Moving into batch cataloging

The article “Cataloging Then, Now, and Tomorrow” cites three trends in cataloging: “the increasing reliance on vendor-supplied records and services, the explosion of electronic resources, and the growing interrelatedness of local library catalogs with systems outside the library.”

Well, I’m excited about getting to address the first two at work. I was able to slightly shift the focus of my role and am now one of two people responsible for managing the automated cataloging of vendor/publisher-supplied ebook data. After retrieving the data packages via FTP, we run shell scripts to modify them according to our needs, to load them into the ILS and to create holdings. There are some plans to support our consortium members with patron-driven acquisitions, and I’ll be involved in that project, too.

So I now have a foot in both worlds – the traditional cataloging world of one item (or one card) at a time, and the world of using “power tools” to manipulate large quantities of metadata without having to touch each record.

A meta catalog for digitized works

Imagine a user wants to read a public-domain book in electronic form. She’d be faced with the same situation as users before the advent of unified resource discovery systems – she has to go to various places on the web and do separate searches. Wouldn’t it be nice if there was a meta catalog for digitized works that brings together data from the likes of the Internet Archive, HathiTrust, Project Gutenberg, Europeana or Google Books? It could show what books were digitized by whom, whether they are downloadable, in what format, on what devices they can be read etc. Such a directory could also enable users to compare the quality if the same work is available in different versions. Another benefit would be the reduction of duplications of effort. Having duplicate electronic versions is not necessarily bad, but are time and money not better spent on unique materials not digitized elsewhere? Local priorities could be determined on a more informed basis.

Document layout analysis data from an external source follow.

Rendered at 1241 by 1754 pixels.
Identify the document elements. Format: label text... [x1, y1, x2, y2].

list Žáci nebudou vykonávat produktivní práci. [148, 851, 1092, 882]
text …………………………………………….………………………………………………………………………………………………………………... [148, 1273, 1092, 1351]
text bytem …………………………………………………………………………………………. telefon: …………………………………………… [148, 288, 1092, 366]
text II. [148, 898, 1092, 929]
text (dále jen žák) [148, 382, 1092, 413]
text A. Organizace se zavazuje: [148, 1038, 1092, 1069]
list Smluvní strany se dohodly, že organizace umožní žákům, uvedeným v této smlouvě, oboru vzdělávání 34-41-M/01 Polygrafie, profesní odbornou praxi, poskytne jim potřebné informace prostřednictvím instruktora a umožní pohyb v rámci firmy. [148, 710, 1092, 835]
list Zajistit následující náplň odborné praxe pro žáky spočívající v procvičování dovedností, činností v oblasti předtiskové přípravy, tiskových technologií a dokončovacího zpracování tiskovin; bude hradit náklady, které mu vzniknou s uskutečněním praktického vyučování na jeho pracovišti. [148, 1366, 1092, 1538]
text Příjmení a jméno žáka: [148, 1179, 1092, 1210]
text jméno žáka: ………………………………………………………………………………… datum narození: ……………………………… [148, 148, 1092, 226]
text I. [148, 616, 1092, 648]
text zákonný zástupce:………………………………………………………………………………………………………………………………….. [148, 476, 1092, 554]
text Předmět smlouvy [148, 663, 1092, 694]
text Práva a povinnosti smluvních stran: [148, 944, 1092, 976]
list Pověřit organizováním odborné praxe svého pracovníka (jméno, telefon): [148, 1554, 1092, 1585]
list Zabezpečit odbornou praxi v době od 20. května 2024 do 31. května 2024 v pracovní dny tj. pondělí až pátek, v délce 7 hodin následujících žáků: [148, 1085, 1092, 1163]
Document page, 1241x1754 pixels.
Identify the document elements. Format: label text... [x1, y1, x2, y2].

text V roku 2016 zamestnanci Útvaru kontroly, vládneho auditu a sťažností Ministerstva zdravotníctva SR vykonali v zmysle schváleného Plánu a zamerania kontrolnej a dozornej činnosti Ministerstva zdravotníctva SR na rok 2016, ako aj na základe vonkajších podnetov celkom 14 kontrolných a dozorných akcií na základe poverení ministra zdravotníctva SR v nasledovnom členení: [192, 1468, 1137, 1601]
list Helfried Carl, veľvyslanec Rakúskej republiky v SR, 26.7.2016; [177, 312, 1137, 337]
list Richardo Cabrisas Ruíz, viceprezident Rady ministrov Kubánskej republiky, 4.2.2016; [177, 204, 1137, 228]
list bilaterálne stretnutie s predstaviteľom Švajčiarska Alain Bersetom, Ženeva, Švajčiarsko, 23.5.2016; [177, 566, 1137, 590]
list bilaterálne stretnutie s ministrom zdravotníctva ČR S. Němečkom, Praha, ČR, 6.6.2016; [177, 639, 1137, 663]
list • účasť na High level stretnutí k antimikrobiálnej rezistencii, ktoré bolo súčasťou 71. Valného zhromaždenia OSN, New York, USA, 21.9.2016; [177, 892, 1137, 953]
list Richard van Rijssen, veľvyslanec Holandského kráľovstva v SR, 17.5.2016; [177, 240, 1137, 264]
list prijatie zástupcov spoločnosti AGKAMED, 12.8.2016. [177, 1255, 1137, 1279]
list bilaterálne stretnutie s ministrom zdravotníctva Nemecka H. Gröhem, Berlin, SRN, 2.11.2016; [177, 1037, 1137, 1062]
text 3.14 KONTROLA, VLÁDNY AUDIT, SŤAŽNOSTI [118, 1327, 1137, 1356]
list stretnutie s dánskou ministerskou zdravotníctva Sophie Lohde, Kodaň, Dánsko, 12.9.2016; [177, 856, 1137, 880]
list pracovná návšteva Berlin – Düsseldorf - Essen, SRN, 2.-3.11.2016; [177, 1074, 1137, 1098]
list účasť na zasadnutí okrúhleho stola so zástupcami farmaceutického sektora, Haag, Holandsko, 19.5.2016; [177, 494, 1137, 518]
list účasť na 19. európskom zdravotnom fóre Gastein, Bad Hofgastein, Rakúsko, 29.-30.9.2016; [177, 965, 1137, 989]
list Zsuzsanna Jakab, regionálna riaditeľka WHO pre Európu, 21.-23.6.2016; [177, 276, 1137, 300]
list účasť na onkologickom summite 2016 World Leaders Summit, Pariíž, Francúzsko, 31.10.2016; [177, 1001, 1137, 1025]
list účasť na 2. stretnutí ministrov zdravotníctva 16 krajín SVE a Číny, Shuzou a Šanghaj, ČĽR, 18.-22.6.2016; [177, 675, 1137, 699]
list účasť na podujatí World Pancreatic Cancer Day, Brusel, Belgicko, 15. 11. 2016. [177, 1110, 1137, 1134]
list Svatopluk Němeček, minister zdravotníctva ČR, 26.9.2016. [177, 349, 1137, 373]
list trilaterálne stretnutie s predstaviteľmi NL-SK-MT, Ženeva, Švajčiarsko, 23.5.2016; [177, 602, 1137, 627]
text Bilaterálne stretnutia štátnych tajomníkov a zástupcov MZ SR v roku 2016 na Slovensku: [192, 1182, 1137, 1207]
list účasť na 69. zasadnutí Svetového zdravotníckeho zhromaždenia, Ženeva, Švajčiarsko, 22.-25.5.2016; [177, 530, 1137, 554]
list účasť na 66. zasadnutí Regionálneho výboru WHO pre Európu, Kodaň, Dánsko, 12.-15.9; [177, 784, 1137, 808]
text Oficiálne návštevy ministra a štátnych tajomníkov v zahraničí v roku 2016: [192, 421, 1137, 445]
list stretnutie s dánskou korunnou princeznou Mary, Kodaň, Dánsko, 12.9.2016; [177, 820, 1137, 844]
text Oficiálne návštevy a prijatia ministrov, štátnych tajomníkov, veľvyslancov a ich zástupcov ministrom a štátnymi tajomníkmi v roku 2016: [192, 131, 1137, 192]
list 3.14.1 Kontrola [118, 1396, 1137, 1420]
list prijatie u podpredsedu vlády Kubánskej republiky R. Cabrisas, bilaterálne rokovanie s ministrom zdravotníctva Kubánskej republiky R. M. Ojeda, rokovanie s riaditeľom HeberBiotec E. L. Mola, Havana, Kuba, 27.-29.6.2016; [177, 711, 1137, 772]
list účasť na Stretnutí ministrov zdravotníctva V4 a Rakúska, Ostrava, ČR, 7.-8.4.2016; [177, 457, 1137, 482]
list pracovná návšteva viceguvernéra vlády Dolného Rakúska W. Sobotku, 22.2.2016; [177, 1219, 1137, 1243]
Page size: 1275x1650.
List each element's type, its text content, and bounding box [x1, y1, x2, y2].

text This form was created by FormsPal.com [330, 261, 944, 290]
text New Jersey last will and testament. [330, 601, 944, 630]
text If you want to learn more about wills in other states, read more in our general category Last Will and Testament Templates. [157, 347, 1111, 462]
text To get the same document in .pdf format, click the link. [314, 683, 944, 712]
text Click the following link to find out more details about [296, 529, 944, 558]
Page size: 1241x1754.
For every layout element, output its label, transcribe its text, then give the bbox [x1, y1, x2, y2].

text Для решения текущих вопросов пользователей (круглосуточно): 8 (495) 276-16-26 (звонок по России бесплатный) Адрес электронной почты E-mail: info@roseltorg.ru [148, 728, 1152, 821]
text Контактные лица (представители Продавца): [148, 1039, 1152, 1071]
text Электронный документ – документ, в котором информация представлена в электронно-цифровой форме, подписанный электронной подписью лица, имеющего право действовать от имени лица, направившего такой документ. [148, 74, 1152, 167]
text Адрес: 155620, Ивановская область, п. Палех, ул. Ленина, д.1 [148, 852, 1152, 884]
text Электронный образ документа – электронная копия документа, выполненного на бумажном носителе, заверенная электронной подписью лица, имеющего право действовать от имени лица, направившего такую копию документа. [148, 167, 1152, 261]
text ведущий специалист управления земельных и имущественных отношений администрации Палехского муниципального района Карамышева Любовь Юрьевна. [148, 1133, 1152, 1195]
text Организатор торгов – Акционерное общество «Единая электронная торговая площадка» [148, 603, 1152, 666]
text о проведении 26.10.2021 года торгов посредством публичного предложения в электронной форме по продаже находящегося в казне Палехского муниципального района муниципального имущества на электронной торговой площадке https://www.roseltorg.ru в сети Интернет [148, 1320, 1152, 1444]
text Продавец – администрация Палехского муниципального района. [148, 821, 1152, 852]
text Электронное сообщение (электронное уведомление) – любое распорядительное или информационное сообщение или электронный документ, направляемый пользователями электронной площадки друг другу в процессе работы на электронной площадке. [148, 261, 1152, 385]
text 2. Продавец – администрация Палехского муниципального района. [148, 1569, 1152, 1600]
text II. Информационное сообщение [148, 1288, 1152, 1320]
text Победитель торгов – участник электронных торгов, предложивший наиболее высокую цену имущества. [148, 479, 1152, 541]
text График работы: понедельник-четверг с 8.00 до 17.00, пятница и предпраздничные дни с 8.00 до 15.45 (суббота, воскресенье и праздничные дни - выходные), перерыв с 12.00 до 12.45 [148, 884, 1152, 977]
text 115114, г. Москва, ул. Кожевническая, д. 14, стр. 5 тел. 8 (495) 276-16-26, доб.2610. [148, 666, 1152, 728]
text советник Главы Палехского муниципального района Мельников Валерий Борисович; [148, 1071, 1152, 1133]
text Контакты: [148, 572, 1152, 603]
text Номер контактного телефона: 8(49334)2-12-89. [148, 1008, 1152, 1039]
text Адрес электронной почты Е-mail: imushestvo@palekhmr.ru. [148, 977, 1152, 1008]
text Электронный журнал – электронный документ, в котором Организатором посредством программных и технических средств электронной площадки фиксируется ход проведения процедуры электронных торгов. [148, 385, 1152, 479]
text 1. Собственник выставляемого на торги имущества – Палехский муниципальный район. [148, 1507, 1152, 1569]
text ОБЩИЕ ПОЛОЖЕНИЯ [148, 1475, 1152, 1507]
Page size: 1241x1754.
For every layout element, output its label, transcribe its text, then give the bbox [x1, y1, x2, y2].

All of this occurred to me while reading an article about the eBooks-on-Demand (EOD) service discovery platform (from p. 229 here, in German). EOD is a joint initiative of over 30 libraries from 12 European countries that each run their own digitization activities. Together they offer the (paid) service that lets users order a public-domain book to be digitized and delivered as an ebook. Instead of relying on users discovering EOD books “by chance” in the respective libraries’ catalogs, a VuFind search interface was built that allows finding books for digitization from all participating libraries in one central place and gives direct access to alre­ady digitized items. Records are ingested via OAI or FTP batch upload. For the future the project team plans to enhance the search platform to include links (via API queries of players like those I mentioned above) to works already digitized elsewhere. And this is where the idea of a central overarching catalog for digitized public-domain works popped up. Existing portals such as the Zentrales Verzeichnis digitalisierter Drucke (ZVDD, central catalog of digitized printed works, which covers digital versions created in Germany) go into the right direction, but we definitely have to think more globally and on a larger scale.

New HathiTrust blog

HathiTrust has launched a new blog, Perspectives from HathiTrust. The first post is by John Wilkin, Executive Director. He describes the strategy HathiTrust follows to make its content discoverable. Integration into the broader bibliographic access landscape, i.e. making the digitized material findable in a number of environments, is a central mission. Major points:

  • The temporary catalog based on VuFind will be retired and replaced by a new OCLC WorldCat Local catalog (press release here). Inclusion of HathiTrust content into a database where many libraries manage their collections emphasizes the role it can play in collection management and analysis not only for partner libraries but for the broader community. Of course, APIs and record distribution via OAI are also important for access to HathiTrust content.
  • Much of this content is already in Google Books and Internet Archive, but HathiTrust wants to open more avenues for discoverability by incorporating its full text indexes into the Summon discovery service (see press release). Availability in similar tools is likely to follow.
  • The standalone HathiTrust full-text search service will be enhanced with new features such as faceting or weighting of results.